The proof is by contradiction: let’s assume there are less than two vertices in a tree with degree one. So, there is either 1 vertex with degree 1 or none. Let’s consider both separately.

(1) If there are no degree 1 vertices in the tree, then every vertex has a degree of at least 2. So, the total degree of the tree is at least 2n, where ‘n’ is the number of nodes in the tree. Now, we know that the total degree of a graph is twice as much as the number of edges in the graph (Handshaking Lemma). So, in our tree there must be at least ‘n’ edges, which is not allowed by definition. Thus, we cannot have a situation where no nodes have a degree 1.

(2) If there is only one vertex with a degree 1, and every other vertex has at least a degree 2, the total degree of our tree is 2(n-1) + 1, which is an odd number. However, from the Handshaking Lemma we know that the total degree of a graph is always even. So, we have another contradiction. This situation is also not possible. So, we have to have at least two vertices with degree 1.

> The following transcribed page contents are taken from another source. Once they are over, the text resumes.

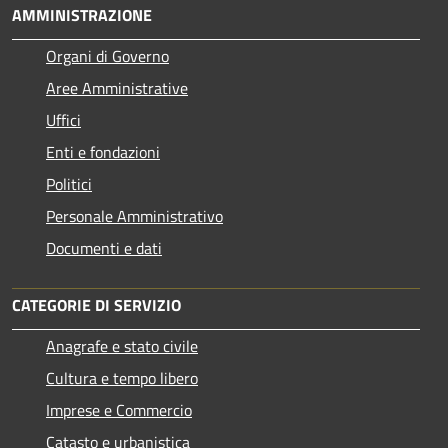
AMMINISTRAZIONE
Organi di Governo
Aree Amministrative
Uffici
Enti e fondazioni
Politici
Personale Amministrativo
Documenti e dati
CATEGORIE DI SERVIZIO
Anagrafe e stato civile
Cultura e tempo libero
Imprese e Commercio
Catasto e urbanistica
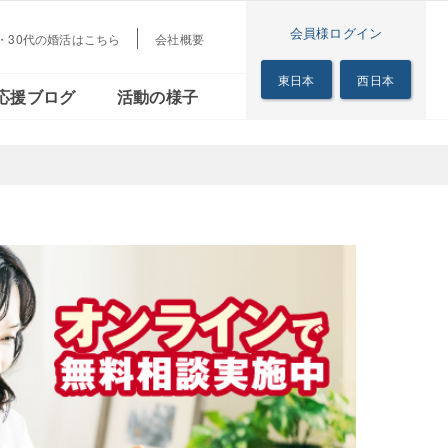
会員様ログイン
代・30代の婚活はこちら
会社概要
梅田本店
茜会
リアル
シニアの恋の歩き方
東日本
西日本
応援ブログ
活動の様子
サロン
梅田本店
る茜会
のリアル
シニアの恋の歩き方
サロン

This is alright. But what brought my attention back to the lecture was what he said next: “This does not hold true for infinite trees.” Well, yes, it does not hold for infinite trees! In fact, we can also not prove that trees have no cycles when they are infinite. In fact, a lot of graph theorems that we prove or use don’t hold for infinite graphs. Sometimes we state it clearly, sometimes we don’t. It does not matter for most practical purposes. At the same time, it’s always a good idea not to ignore the theoretical completeness.

[Postscript: The basic result in Graph Theory about the relation between the total degree and the number of edges is called the Handshaking Lemma. It is the relation between the number of people in a party and the number of handshakes that result. (At least 2 people attend the party). I don’t like this analogy very much. Most graphs that result here are disconnected. It makes it complicated.]

## Counting vs Measuring

March 11, 2008

Probability and Statistics has been my weakest point in the last few years. I feel enraged that I was never taught even a half decent course during school or my undergrad. Or they did have some topics, which I don’t recall much. After some effort, I am feeling much more comfortable with topics in P and S. It is essentially the lack of familiarity that often causes trouble.

But that’s not the point.

I recently watched a series of lectures on elementary probability and statistics presented by an instructor from De Anza college. The presentation is easy to follow and very clear. I took to the lectures right from the first few minutes.

While describing the different kinds of data that we deal with in P and S — qualitative and quantitative (discrete and continuous) — the instructor easily explained away how one can decide if a piece of quantitative data is discrete or continuous. It’s the difference between “how many?” and “how much?”. In other words, you count discrete data, whereas you measure continuous data.

Pretty elementary. But goes a long way.